The novel employs a metaphor about the hypothetical memory of a flower, which includes a memory of beauty stemming from the beauty of a flower and a memory of pain that arises from someone cutting the flower.
4. Koloob Modada Lel Rosas – Mohamed Magdy
"Koloob Modada Lel Rosas" is a mysterious thriller by Egyptian novelist Mohamed Magdy Mokhtar that follows the troubled paths of Zeinah, who is accusing people of killing her husband even though he's alive, and Youssef, who is searching for something holy in life as they meet in a cave in the Egyptian coastal city Al-Alamein.
5. Kayd El-Dars – Lana Abdel Rahman
"Kayd El-Dars" is a historical drama by Lebanese novelist Lana Abdel Rahman following one Lebanese family across three generations and across different time periods in Lebanon's modern history.
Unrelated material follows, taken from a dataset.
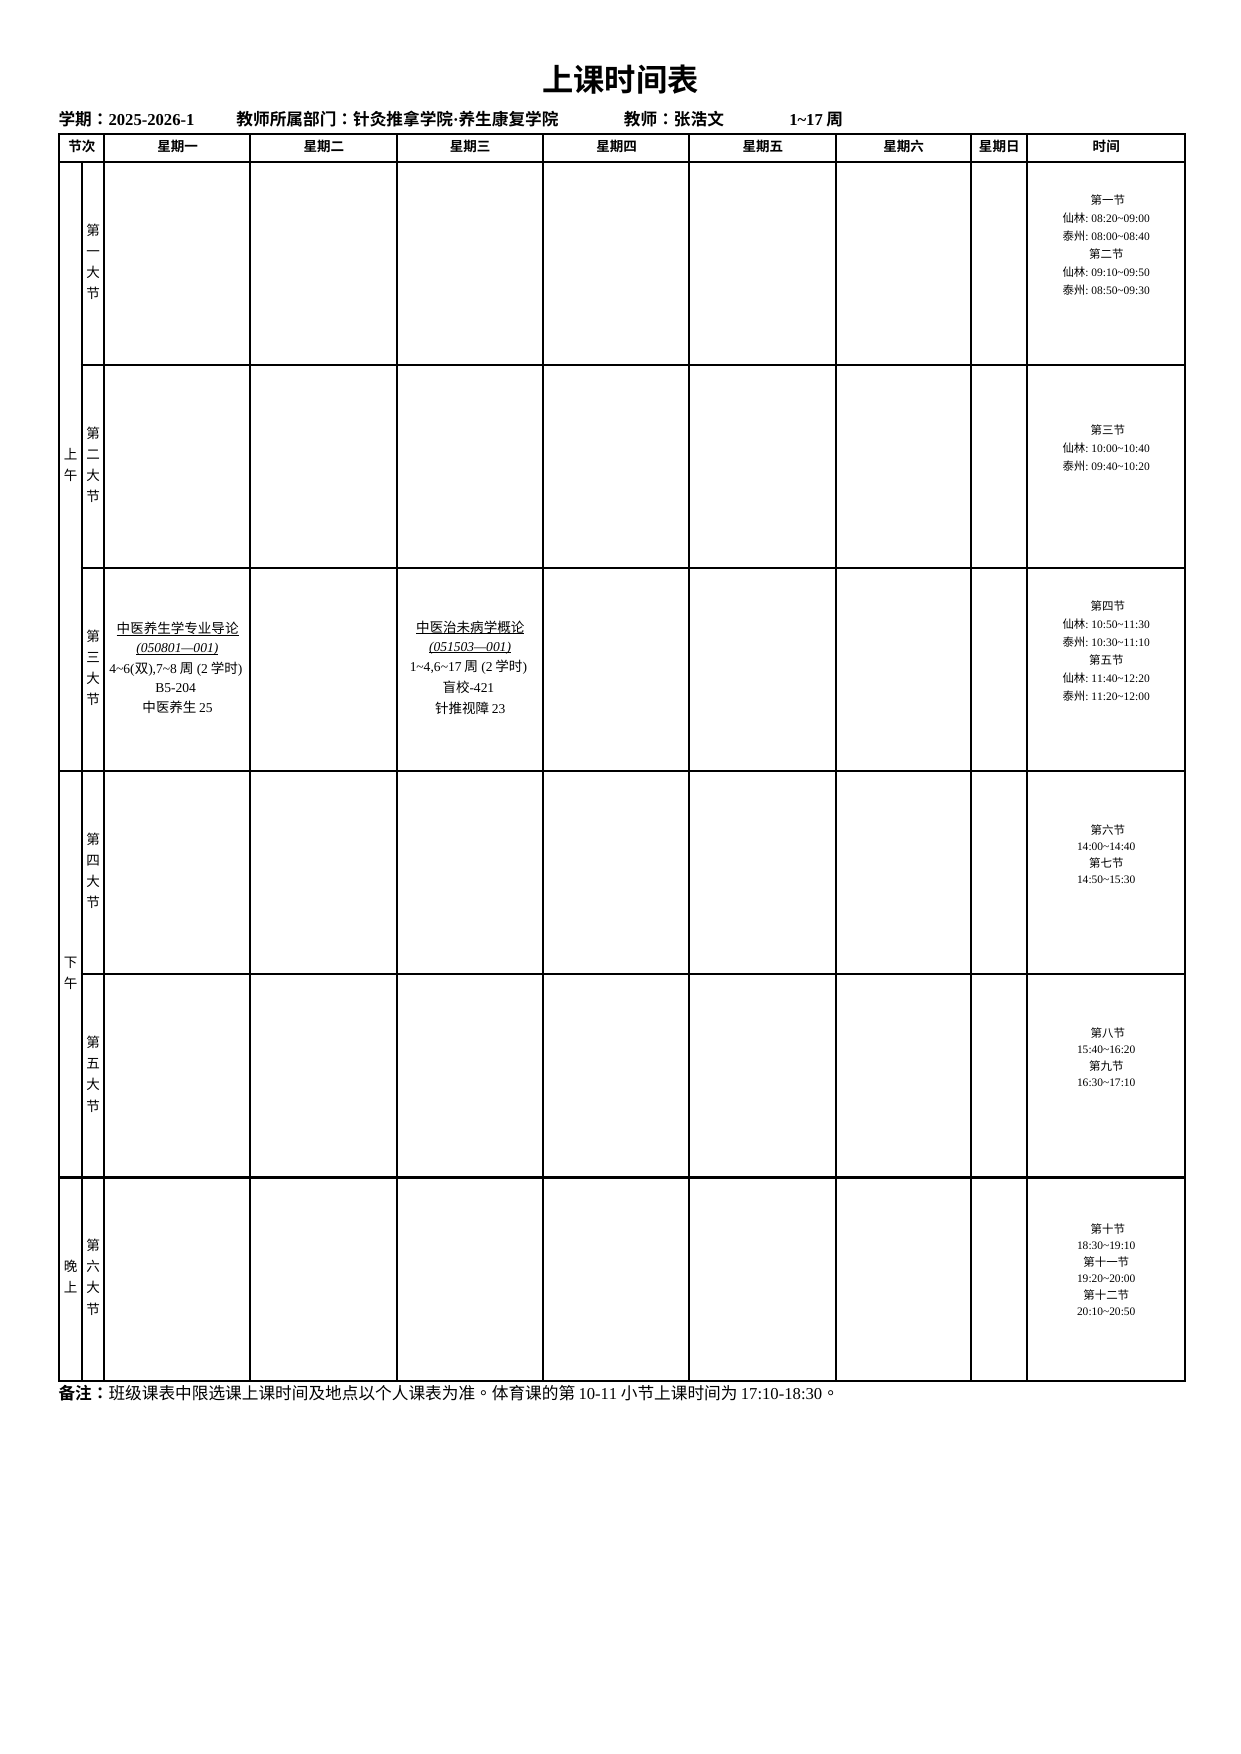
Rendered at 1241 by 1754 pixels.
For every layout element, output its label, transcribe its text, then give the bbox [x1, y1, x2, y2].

It chronicles the family members struggle to find an identity as they leave Beirut and come back throughout Lebanon's modern turmoil.
6. Bayn Eghma'a We Efaka – Hadeel Abdel Salam
"Bayn Eghma'a We Efaka" is a psychological thriller by Egyptian writer Hadeel Abdel Salam that delves into the life of one woman as she stands at the edge of a dream suspended between painful reality and the world of dreams, struggling to find out which world will prevail.
7. Kol El-Torok To'ady Ela 60 Dahia – Mostafa Shaheeb
"Kol El-Torok To'ady Ela 60 Dahia" is a satire piece by Egyptian writer Mostafa Shaheeb, in which he satirically comments on society and the struggles of everyday life such as dealing with relationships, fighting for happiness and finding one's place in the world.
8. Wadi Al-Ramad – Ahmed Salah Sabeq
"Wadi Al-Ramad" is a dystopian novel by Egyptian novelist Ahmed Salah Sabeq that is set in a world where Egypt is bombed nationwide followed by a ground invasion in a severely destructive campaign by a foreign country that lasts several years. This allows for a new beginning as a strange reality starts to rise from the ashes across the Nile Valley.
9. Al-Thea'b La Tansa – Lina Hawyan Hassan
"Al-Thea'b La Tansa" is a drama by Syrian novelist Lina Hawyan Hassan that draws a vivid image of the differences between Syria's beautiful past and its tragic present, as well as the deep-seated issues that have led to it. The novel tells a number of stories from past and present including a past one of a young Yazidi woman and a present tragedy particularly close to the author's heart.
10. Yehia – Montasser Amin
"Yehia" is a dystopian drama by Egyptian novelist Montasser Amin that is set in an unknown time in the future after civilization ends and humanity starts from scratch. The main characters of the novel struggle to make the tough choices they need to get civilization back.
11. Chocolata Beida – Tamer Abdo Amin
"Chocolata Beida" is a collection of short stories by Egyptian writer Tamer Abdo Amin about life and the situations that define it, the stories intertwine a number of characters from everyday life throughout the collection in a way that makes it an on-and-off novel.